▶ [WHAT IS REQUIRED]: The expected output is every entry, repeated exactly.

▶ [DATA]:
------------------------------------

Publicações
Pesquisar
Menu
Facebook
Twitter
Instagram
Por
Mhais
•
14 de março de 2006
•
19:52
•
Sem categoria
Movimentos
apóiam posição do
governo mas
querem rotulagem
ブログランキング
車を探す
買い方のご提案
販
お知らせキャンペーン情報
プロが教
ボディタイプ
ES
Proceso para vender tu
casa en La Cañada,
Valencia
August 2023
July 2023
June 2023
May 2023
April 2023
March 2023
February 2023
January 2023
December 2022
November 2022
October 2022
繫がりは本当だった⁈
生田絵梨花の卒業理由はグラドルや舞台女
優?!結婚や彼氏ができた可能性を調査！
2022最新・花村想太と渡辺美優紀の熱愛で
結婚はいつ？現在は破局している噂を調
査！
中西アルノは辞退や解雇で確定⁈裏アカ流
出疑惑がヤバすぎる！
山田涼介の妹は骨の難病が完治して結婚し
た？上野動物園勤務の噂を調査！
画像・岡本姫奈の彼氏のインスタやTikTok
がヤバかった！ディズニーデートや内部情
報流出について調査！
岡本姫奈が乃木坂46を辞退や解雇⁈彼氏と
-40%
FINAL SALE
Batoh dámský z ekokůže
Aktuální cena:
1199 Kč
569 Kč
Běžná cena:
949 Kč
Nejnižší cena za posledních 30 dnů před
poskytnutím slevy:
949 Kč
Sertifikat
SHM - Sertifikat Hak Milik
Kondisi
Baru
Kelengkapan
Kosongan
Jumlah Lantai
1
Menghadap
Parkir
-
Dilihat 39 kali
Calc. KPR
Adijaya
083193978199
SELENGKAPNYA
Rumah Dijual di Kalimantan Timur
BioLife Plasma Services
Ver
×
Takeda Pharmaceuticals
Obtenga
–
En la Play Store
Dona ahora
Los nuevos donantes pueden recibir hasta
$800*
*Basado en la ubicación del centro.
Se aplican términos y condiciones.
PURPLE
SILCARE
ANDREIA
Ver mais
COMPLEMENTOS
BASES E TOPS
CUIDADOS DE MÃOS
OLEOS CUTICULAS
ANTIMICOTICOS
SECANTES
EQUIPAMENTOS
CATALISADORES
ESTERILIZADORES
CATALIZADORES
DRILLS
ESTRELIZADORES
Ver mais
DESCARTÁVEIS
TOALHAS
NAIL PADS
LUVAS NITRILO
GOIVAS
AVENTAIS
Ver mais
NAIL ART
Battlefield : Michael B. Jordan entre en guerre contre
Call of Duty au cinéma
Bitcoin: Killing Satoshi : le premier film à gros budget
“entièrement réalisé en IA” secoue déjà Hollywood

------------------------------------

▶ [SOLUTION]:
Publicações
Pesquisar
Menu
Facebook
Twitter
Instagram
Por
Mhais
•
14 de março de 2006
•
19:52
•
Sem categoria
Movimentos
apóiam posição do
governo mas
querem rotulagem
ブログランキング
車を探す
買い方のご提案
販
お知らせキャンペーン情報
プロが教
ボディタイプ
ES
Proceso para vender tu
casa en La Cañada,
Valencia
August 2023
July 2023
June 2023
May 2023
April 2023
March 2023
February 2023
January 2023
December 2022
November 2022
October 2022
繫がりは本当だった⁈
生田絵梨花の卒業理由はグラドルや舞台女
優?!結婚や彼氏ができた可能性を調査！
2022最新・花村想太と渡辺美優紀の熱愛で
結婚はいつ？現在は破局している噂を調
査！
中西アルノは辞退や解雇で確定⁈裏アカ流
出疑惑がヤバすぎる！
山田涼介の妹は骨の難病が完治して結婚し
た？上野動物園勤務の噂を調査！
画像・岡本姫奈の彼氏のインスタやTikTok
がヤバかった！ディズニーデートや内部情
報流出について調査！
岡本姫奈が乃木坂46を辞退や解雇⁈彼氏と
-40%
FINAL SALE
Batoh dámský z ekokůže
Aktuální cena:
1199 Kč
569 Kč
Běžná cena:
949 Kč
Nejnižší cena za posledních 30 dnů před
poskytnutím slevy:
949 Kč
Sertifikat
SHM - Sertifikat Hak Milik
Kondisi
Baru
Kelengkapan
Kosongan
Jumlah Lantai
1
Menghadap
Parkir
-
Dilihat 39 kali
Calc. KPR
Adijaya
083193978199
SELENGKAPNYA
Rumah Dijual di Kalimantan Timur
BioLife Plasma Services
Ver
×
Takeda Pharmaceuticals
Obtenga
–
En la Play Store
Dona ahora
Los nuevos donantes pueden recibir hasta
$800*
*Basado en la ubicación del centro.
Se aplican términos y condiciones.
PURPLE
SILCARE
ANDREIA
Ver mais
COMPLEMENTOS
BASES E TOPS
CUIDADOS DE MÃOS
OLEOS CUTICULAS
ANTIMICOTICOS
SECANTES
EQUIPAMENTOS
CATALISADORES
ESTERILIZADORES
CATALIZADORES
DRILLS
ESTRELIZADORES
Ver mais
DESCARTÁVEIS
TOALHAS
NAIL PADS
LUVAS NITRILO
GOIVAS
AVENTAIS
Ver mais
NAIL ART
Battlefield : Michael B. Jordan entre en guerre contre
Call of Duty au cinéma
Bitcoin: Killing Satoshi : le premier film à gros budget
“entièrement réalisé en IA” secoue déjà Hollywood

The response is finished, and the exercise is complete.